--- BEGIN TEXT EXTRACT ---

When To Travel To Alaska
How’s the cruising weather in Alaska? Although the seas are calmest and the weather more tolerable during the May-to-September cruise season, it’s best to expect the unexpected: locals will quip, if you don’t like the weather now, come back in five minutes. That more or less describes Alaska’s summer conditions in a nutshell, the only window of time during the year when you can travel there for a cruise. And while there may be no guarantees in life, there are a few close approximations that might influence your Alaska travel plans:
- High season is June through August, with the warmest temperatures occurring from mid-June until mid-August.
- Average highs in the Inside Passage range from 55°F to 65°F during cruise season, with average highs in May and September ten degrees cooler.
- Late August and early September are rainier; September is Juneau’s second rainiest month behind October. (Never be caught without a rain jacket during cruise season.)
- June is Juneau’s least rainy month, followed by May, July, and August.
- Hours of daylight range from 14 to 18; June days are longest and September’s shortest.
There’s really no “bad” time to go to Alaska between May and September—only slightly better times to satisfy a specific agenda. And while conventional wisdom might nudge you to go when the temperatures are warmest, travel timing really boils down to personal preference. What’s on your Alaska adventure cruise must-do wish list?
Fly Fishing And Conventional Fishing Season
Fishing opportunities are exceptional all season long, from May until September: the only variation occurs in the fish species available during any given period of weeks.
Best Times For Whale Watching
Humpbacks and orcas can be seen in Alaska’s southeast coastal areas all year long, but early June is prime time for orcas, Minke whales, and Pacific white-sided dolphins. September is excellent for humpback sightings; a thousand humpbacks feed in southeast Alaska every summer, but during the transition to autumn some of them linger around Sitka to fatten up for winter.

--- END TEXT EXTRACT ---
--- BEGIN SUPPLIED MATERIAL ---

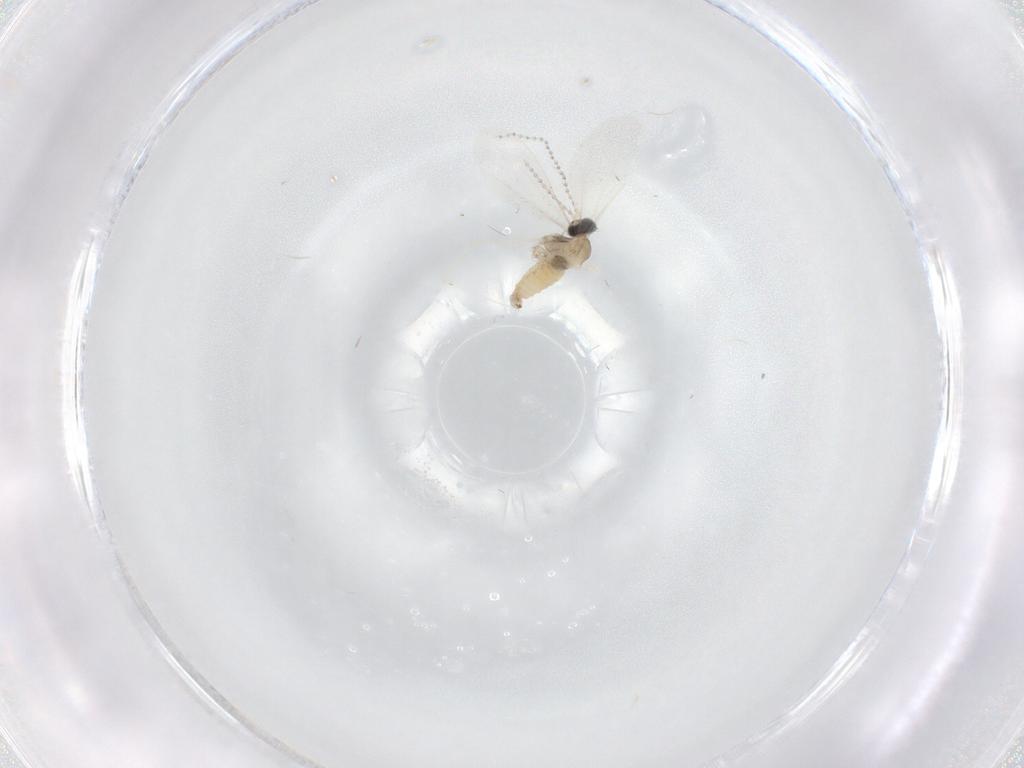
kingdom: Animalia
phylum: Arthropoda
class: Insecta
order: Diptera
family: Cecidomyiidae
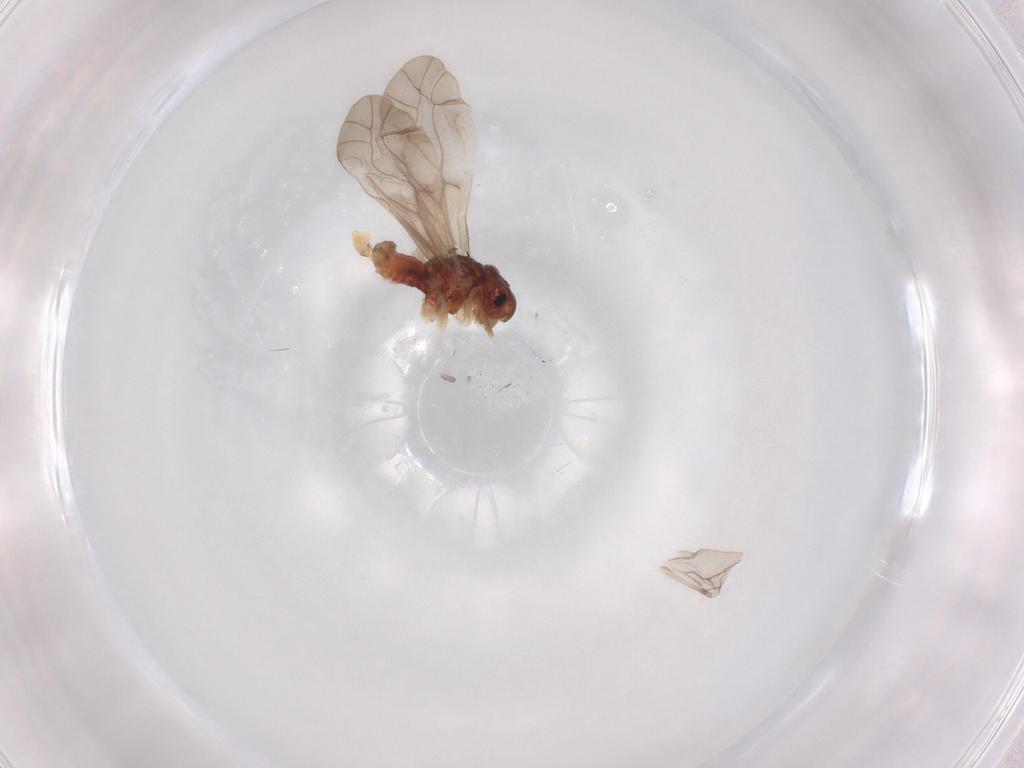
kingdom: Animalia
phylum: Arthropoda
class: Insecta
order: Psocodea
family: Caeciliusidae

--- END SUPPLIED MATERIAL ---

## WRITTEN TASK 1
According to the Alaska travel article, which month is Juneau's least rainy?
## WRITTEN TASK 2
Please continue the Alaska travel article from its last sentence.
The records have no connection to the Alaska travel article.

## TASK RESULT 1
June.

## TASK RESULT 2
Best Opportunities For Wildlife Viewing
May and early June present the best chances for bear mother-and-cub sightings, but prime season for onshore bear watching does not begin until late June or early July; brown bears emerge to fish along Alaska’s rivers in July and August. Larger migratory animals are out and about along the Inside Passage during May; you might also catch a glimpse of Dall sheep, who begin to move down the slopes for better grazing. Moose emerge in the spring and can be seen feeding in lakes, ponds, and along rivers throughout the summer. And the further you get into the summer months, the better your chances for seeing wildlife during onshore excursions. Late summer comes with its own benefits: September is an excellent time to witness spawning salmon, migrating caribou, and bald eagles.
The Shoulder Months In Alaska
“Shoulder season”—the travel period between peak and off-peak seasons—occurs in May and September in Alaska. While it’s not as warm in May and September as it is during high season, there are some compelling reasons to travel to Alaska for a cruise during these months:
- Port cities are less crowded and there are fewer families because school is in session.
- Conditions are better for onshore excursions: the bugs—including Alaska’s notorious mosquitoes—have not yet hatched in May, and they’re dead by September.
- Daylight hours area more “regular”—Alaska’s “Midnight Sun” can wreak havoc on your sleep habits.
- Spring wildflowers in Alaska’s Inside Passage are exquisite.
- The waterfalls flow with the greatest vigor in May.
- Fall foliage peaks in early September, offering a bounty of riches for the naturalist photographer.
Other Tips For Timely Travel To Alaska
- It’s possible you’ll encounter snow on the ground in May: this month is potentially better for wildlife photography than it is for hiking.
- If you plan to explore Alaska’s interior before or after your cruise, be advised Denali National Park does not open until June, and has been known to close in September because of snow.
- Early June is an excellent time to witness calving glaciers.
- The best opportunities to experience the “Midnight Sun” occur three weeks on either side of the Summer Solstice, June 21—the longest day of the year.
- Onshore berry picking is best in late August or early September.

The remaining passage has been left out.